Une fois que les questions seront connues donc, il faudra mettre en place un "copil" (deuxième poilade, parce que franchement, ce mot est vraiment ridicule). Copil qui devra définir les axes de travail. Des groupes seront formés pour travailler sur différents sujets et établir ce bilan interne. Le tout avant début décembre ... (3ème poilade, sachant que personne ne connaît encore les questions qui seront posées ... !)

Ah oui, les élèves peuvent aussi être associés à cette évaluation d’établissement, mais ça concerne plutôt le second degré. (Mince, on a failli se poiler).

Une fois que cette auto-évaluation est faite et transmise, un groupe d’expert·es venant d’un autre département va effectuer une évaluation externe avec observation en classe, questionnement des parents, des enseignant·es, visites de l’école et tout le toutim.

Cette seconde phase d’évaluation doit être finalisée rapidos, car il faudra faire un bilan de cette expérimentation courant décembre pour une généralisation dès le mois de janvier 2022 (4ème franche poilade en apprenant qu’encore une fois, on prévoit à l’avance de généraliser une expérimentation sans l’analyser.)

Ce groupe d’expert·es peut-être composé d’IEN, de directeur·rices, de CPC, d’enseignant·es référent·s ...

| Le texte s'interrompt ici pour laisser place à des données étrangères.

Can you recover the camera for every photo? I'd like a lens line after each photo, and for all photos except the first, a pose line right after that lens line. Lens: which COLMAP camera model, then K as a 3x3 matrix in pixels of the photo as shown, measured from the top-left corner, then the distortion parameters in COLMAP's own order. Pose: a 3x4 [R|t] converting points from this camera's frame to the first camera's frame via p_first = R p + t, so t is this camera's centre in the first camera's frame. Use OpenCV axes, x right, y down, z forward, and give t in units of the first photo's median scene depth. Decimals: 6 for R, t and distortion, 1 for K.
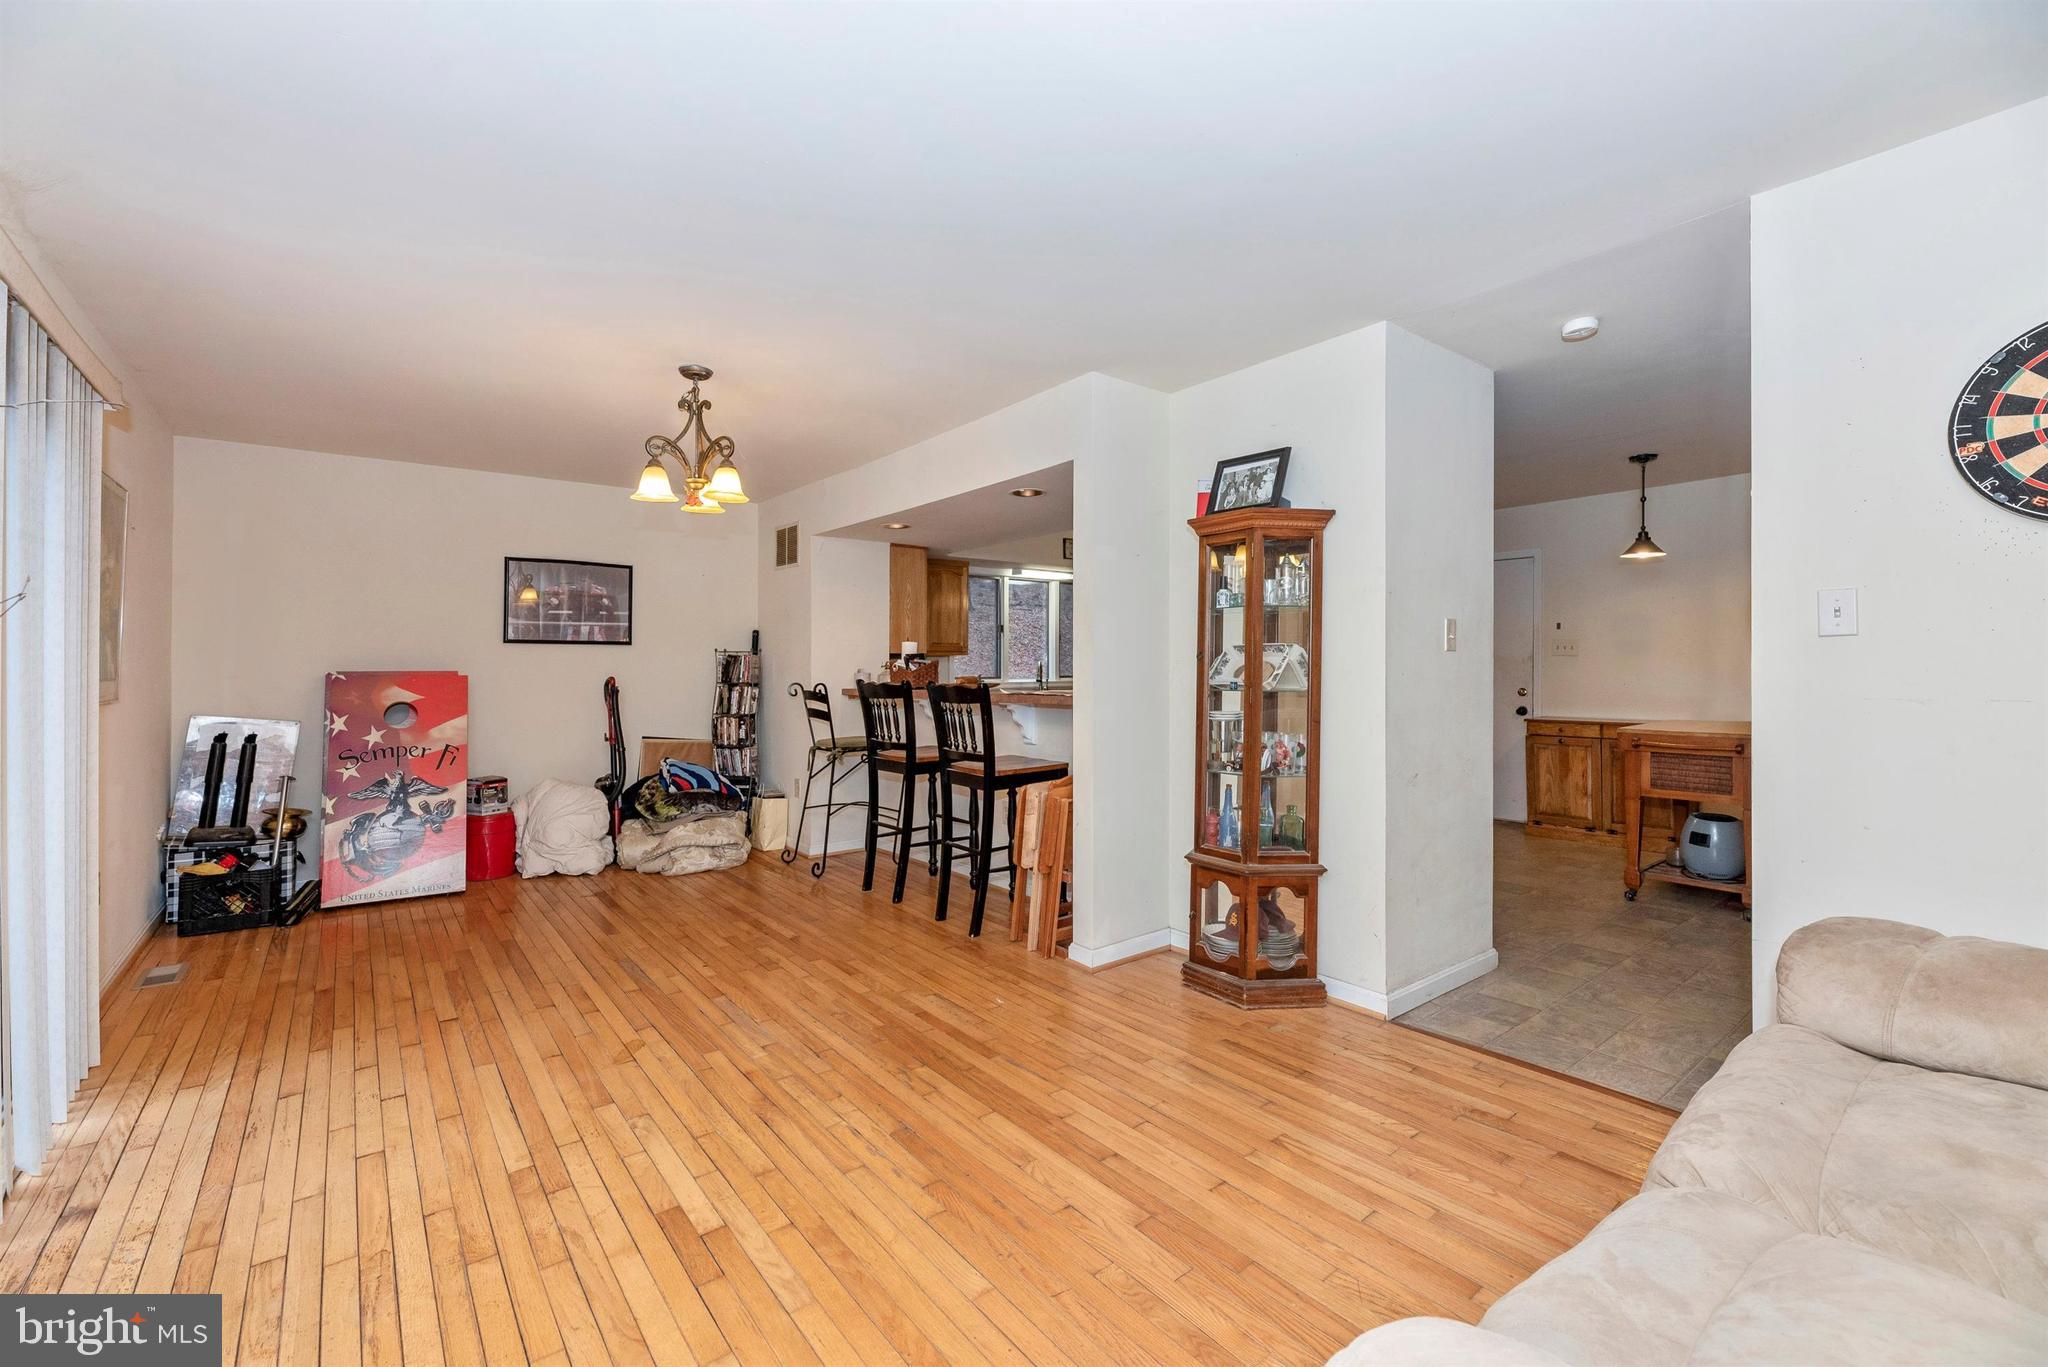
lens RADIAL K [[835.4, 0, 1011.6], [0, 835.4, 663.8], [0, 0, 1]] dist [-0.002602, 0.000079]
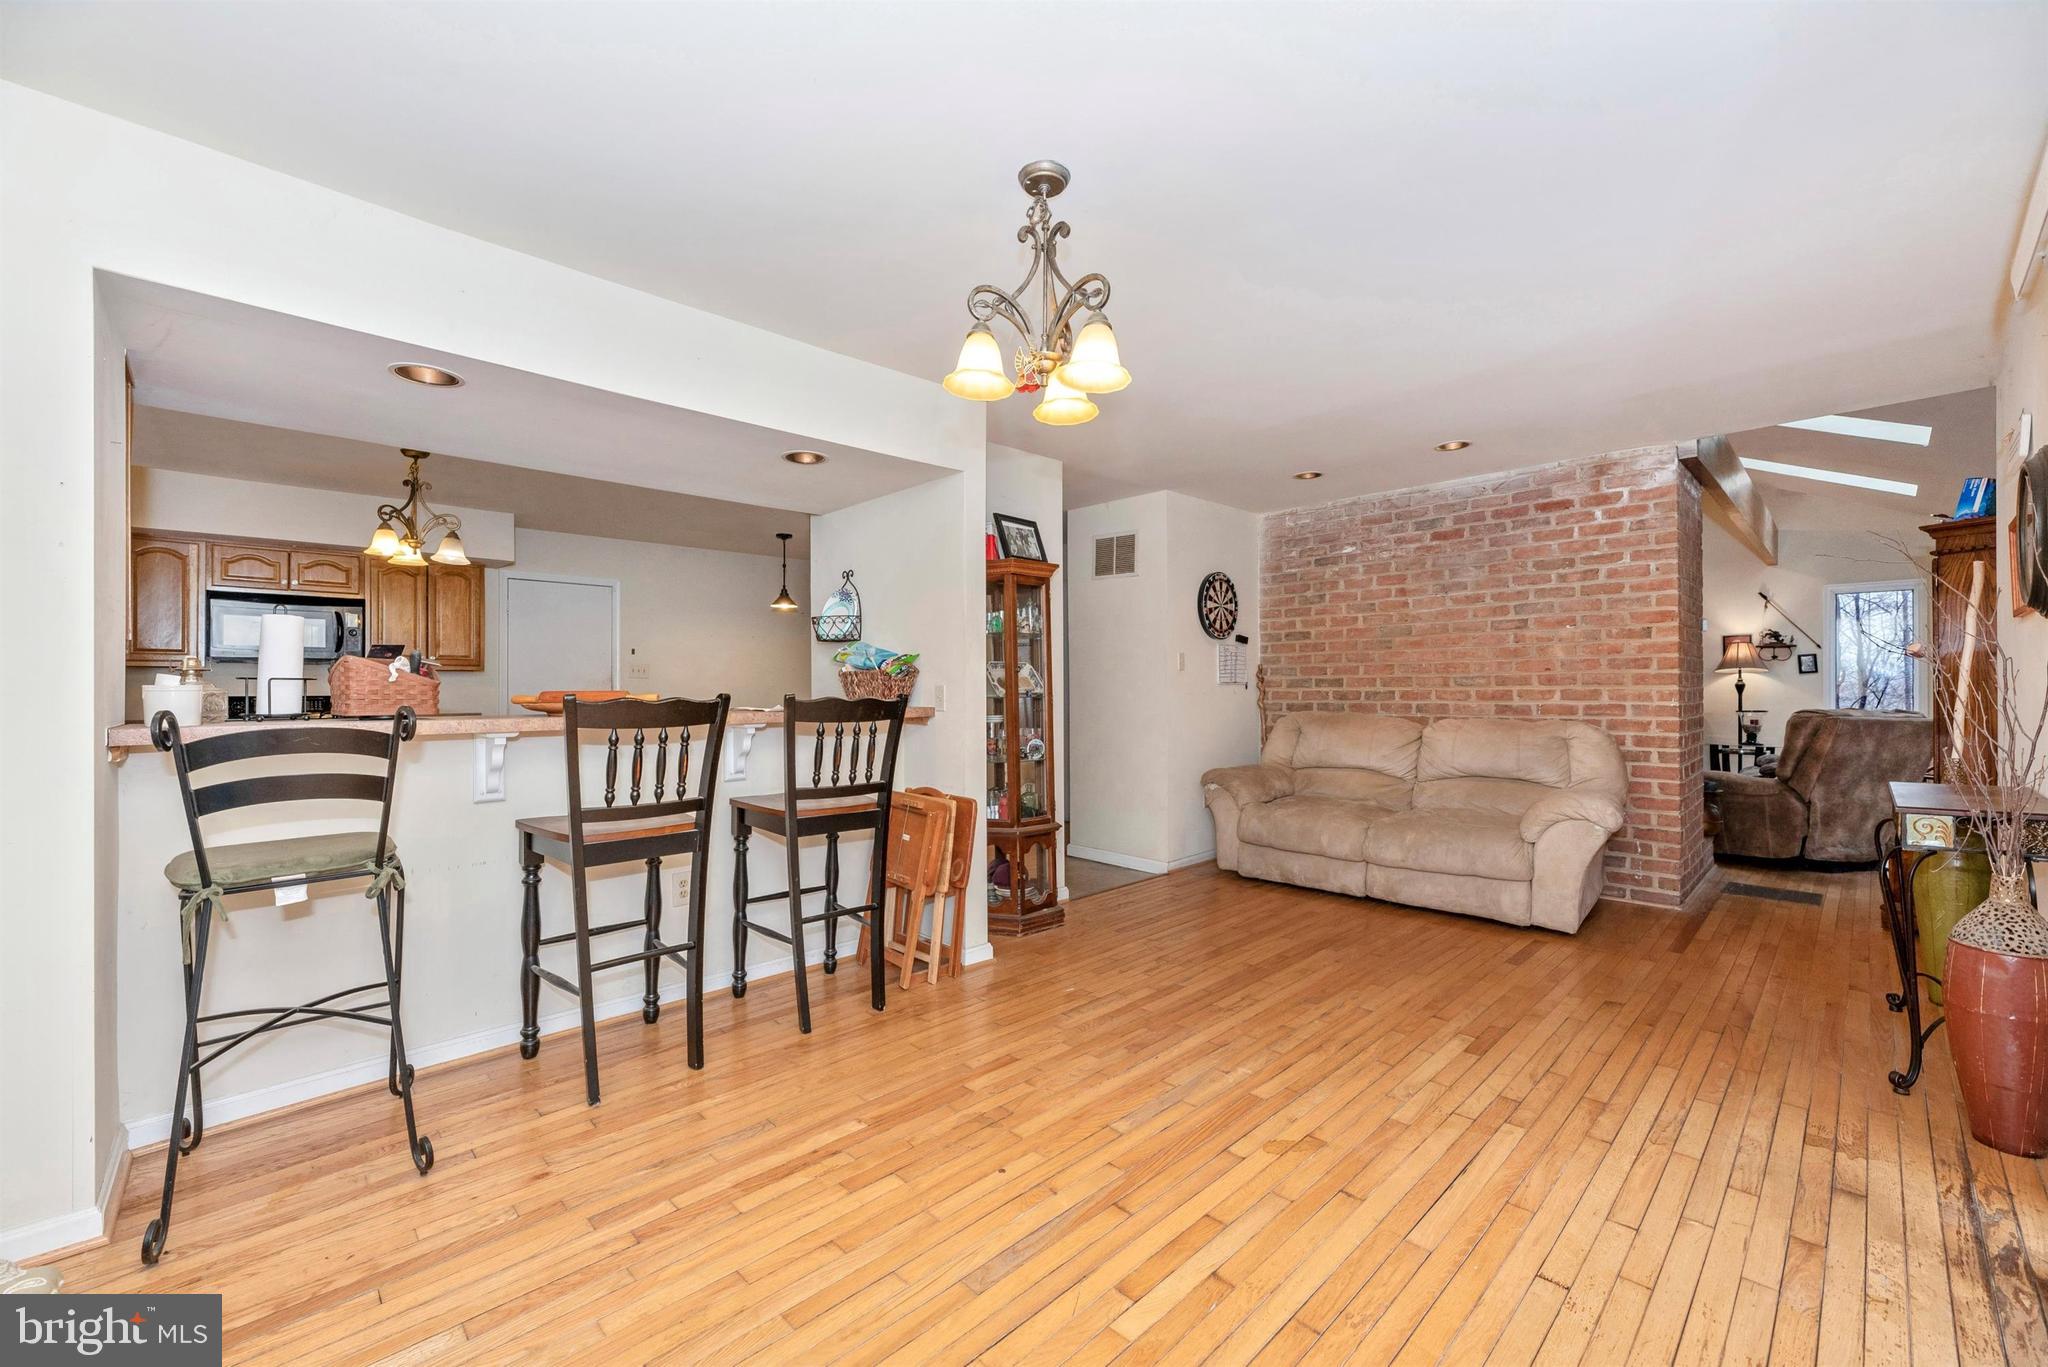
lens RADIAL K [[902.4, 0, 976.0], [0, 902.4, 682.2], [0, 0, 1]] dist [0.000515, 0.000221]
pose [[-0.105955, 0.013520, 0.994279, -0.959790], [0.002957, 0.999907, -0.013281, 0.022158], [-0.994367, 0.001533, -0.105985, 1.034075]]
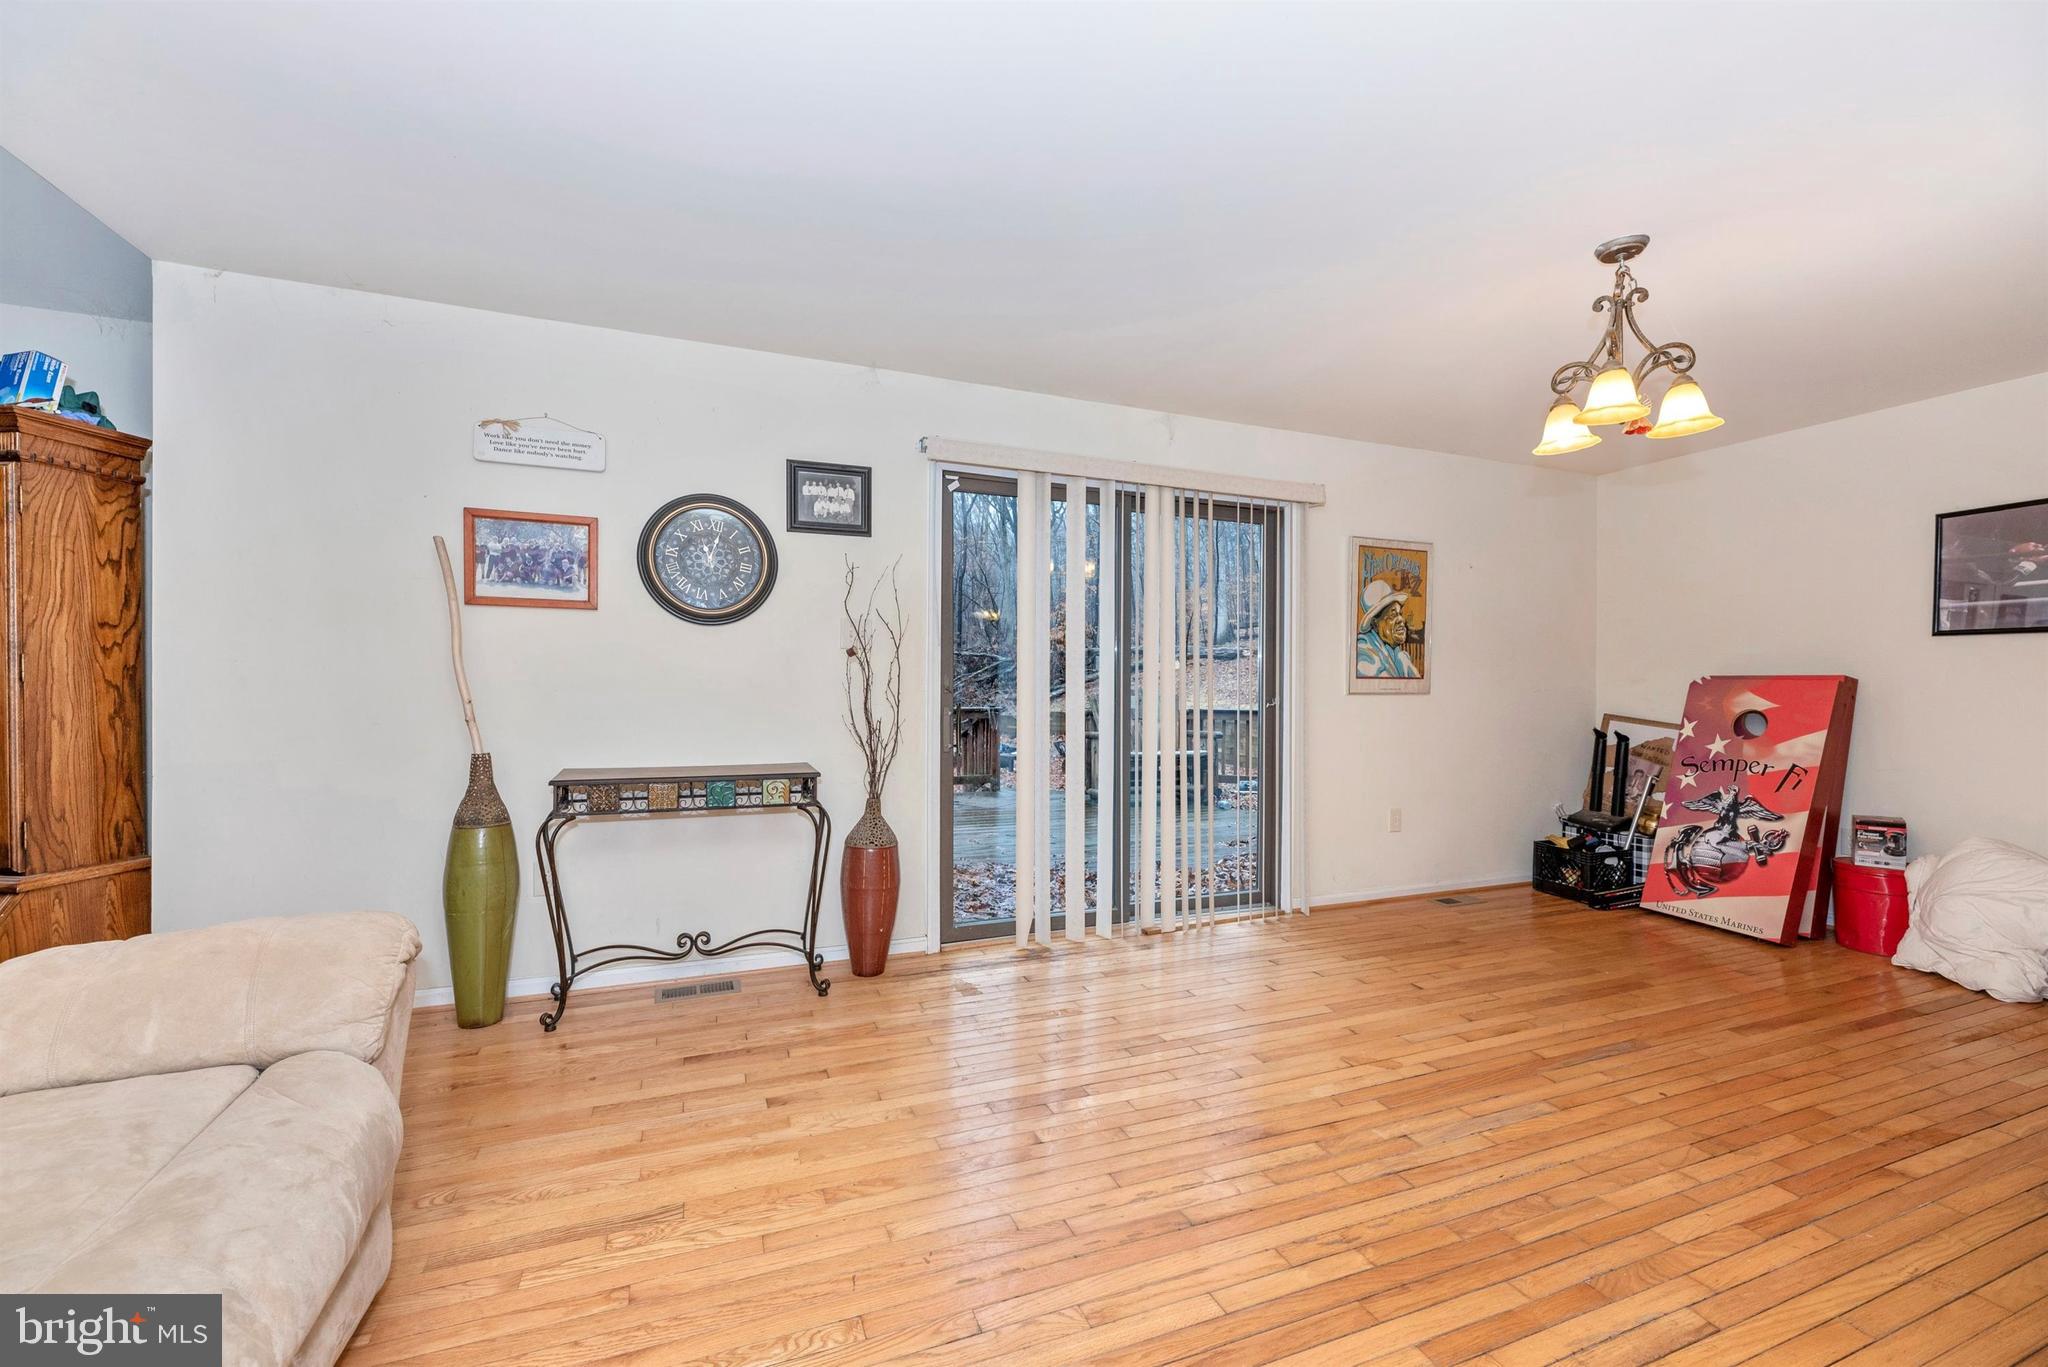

Une fois que cette évaluation est terminée, on n’a pas bien compris ce qui se passait, mais à priori, l’équipe aura retiré les axes de travail pour améliorer l’école. Sous entendu pour de meilleures performances. Une sorte de projet d’école, mais en beaucoup plus chiant ! On ne pensait pas que c’était possible, mais si. Blanquer est vraiment plein de ressources.

Une fois cette expérimentation Chauraisienne terminée, ce sont donc les autres écoles du département qui devront s’y coller, et toutes les écoles devront y passer dans un délai de 5 ans ...

Bien entendu, l’administration réfléchit déjà à regrouper entre elles les petites écoles, histoire de bien préparer le terrain pour imposer des structures plus grosses.

Nous avons bien entendu demandé sur quel temps allait se faire cette expérimentation. Actuellement, nos collègues des écoles de Chauray prendront ce temps sur 12h d’animations pédagogiques. Nous les invitons vraiment à compter leurs heures et à bien les noter, et à arrêter de participer une fois que ces heures auront été dépassées. Par contre, il y a fort à parier que le crédit d’heures sur les animations pédagogiques va disparaitre bien rapidement pour être finalement pris sur les 108h. Mais bon, d’aucun diront que nous sommes mauvaises langues.

Bref, à la fin de cette audience, ce n’était pas franchement la grosse poilade. La vitesse à laquelle ce ministre casse l’école publique est effrayante. Ces évalutaions d’établissement sont dans la droite ligne de la loi Rilhac, et l’expérimentation Marseillaise sur le recrutement des enseignants par les directeurs et directrices d’écoles. Nous sommes vraiment très inquiet·ètes du devenir de l’Éducation Nationale, car si nous ne réagissons pas collectivement très vite, cette école que nous avons eu la chance de connaître et qui était malgré tout porteuse de valeurs émancipatrices ne sera plus qu’un paragraphe dans les livres d’histoire.